(Stored items)
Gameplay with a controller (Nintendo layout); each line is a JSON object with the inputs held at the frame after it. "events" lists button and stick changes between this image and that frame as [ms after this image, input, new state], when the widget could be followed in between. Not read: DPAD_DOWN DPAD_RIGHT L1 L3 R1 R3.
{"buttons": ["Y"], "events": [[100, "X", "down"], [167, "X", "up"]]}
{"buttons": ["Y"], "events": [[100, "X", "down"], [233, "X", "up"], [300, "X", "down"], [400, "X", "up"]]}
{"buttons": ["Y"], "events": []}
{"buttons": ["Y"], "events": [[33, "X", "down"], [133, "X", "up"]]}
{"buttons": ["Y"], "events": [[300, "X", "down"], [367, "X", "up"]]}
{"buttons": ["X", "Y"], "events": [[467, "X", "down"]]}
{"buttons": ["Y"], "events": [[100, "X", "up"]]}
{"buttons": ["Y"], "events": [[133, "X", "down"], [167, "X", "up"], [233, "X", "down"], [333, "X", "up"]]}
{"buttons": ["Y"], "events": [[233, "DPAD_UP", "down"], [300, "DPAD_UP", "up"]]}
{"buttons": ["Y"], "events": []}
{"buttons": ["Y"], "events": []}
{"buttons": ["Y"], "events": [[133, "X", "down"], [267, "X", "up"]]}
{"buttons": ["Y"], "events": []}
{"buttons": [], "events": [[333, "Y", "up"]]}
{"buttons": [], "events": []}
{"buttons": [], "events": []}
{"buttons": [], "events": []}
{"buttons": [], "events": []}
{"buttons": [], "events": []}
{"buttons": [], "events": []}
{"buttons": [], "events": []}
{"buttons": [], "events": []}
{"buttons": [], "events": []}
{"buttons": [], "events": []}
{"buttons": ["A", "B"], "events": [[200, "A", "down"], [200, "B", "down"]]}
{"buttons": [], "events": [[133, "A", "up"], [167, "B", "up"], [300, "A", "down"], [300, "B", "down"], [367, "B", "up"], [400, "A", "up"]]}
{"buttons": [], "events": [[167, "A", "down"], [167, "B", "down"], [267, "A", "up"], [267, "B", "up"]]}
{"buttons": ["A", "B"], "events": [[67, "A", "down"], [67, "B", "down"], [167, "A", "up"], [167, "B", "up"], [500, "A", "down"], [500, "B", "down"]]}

(EXERCISE) Return the data from the top line through the bottom line exactly.

(EXERCISE ANSWER)
Gameplay with a controller (Nintendo layout); each line is a JSON object with the inputs held at the frame after it. "events" lists button and stick changes between this image and that frame as [ms after this image, input, new state], when the widget could be followed in between. Not read: DPAD_DOWN DPAD_RIGHT L1 L3 R1 R3.
{"buttons": ["Y"], "events": [[100, "X", "down"], [167, "X", "up"]]}
{"buttons": ["Y"], "events": [[100, "X", "down"], [233, "X", "up"], [300, "X", "down"], [400, "X", "up"]]}
{"buttons": ["Y"], "events": []}
{"buttons": ["Y"], "events": [[33, "X", "down"], [133, "X", "up"]]}
{"buttons": ["Y"], "events": [[300, "X", "down"], [367, "X", "up"]]}
{"buttons": ["X", "Y"], "events": [[467, "X", "down"]]}
{"buttons": ["Y"], "events": [[100, "X", "up"]]}
{"buttons": ["Y"], "events": [[133, "X", "down"], [167, "X", "up"], [233, "X", "down"], [333, "X", "up"]]}
{"buttons": ["Y"], "events": [[233, "DPAD_UP", "down"], [300, "DPAD_UP", "up"]]}
{"buttons": ["Y"], "events": []}
{"buttons": ["Y"], "events": []}
{"buttons": ["Y"], "events": [[133, "X", "down"], [267, "X", "up"]]}
{"buttons": ["Y"], "events": []}
{"buttons": [], "events": [[333, "Y", "up"]]}
{"buttons": [], "events": []}
{"buttons": [], "events": []}
{"buttons": [], "events": []}
{"buttons": [], "events": []}
{"buttons": [], "events": []}
{"buttons": [], "events": []}
{"buttons": [], "events": []}
{"buttons": [], "events": []}
{"buttons": [], "events": []}
{"buttons": [], "events": []}
{"buttons": ["A", "B"], "events": [[200, "A", "down"], [200, "B", "down"]]}
{"buttons": [], "events": [[133, "A", "up"], [167, "B", "up"], [300, "A", "down"], [300, "B", "down"], [367, "B", "up"], [400, "A", "up"]]}
{"buttons": [], "events": [[167, "A", "down"], [167, "B", "down"], [267, "A", "up"], [267, "B", "up"]]}
{"buttons": ["A", "B"], "events": [[67, "A", "down"], [67, "B", "down"], [167, "A", "up"], [167, "B", "up"], [500, "A", "down"], [500, "B", "down"]]}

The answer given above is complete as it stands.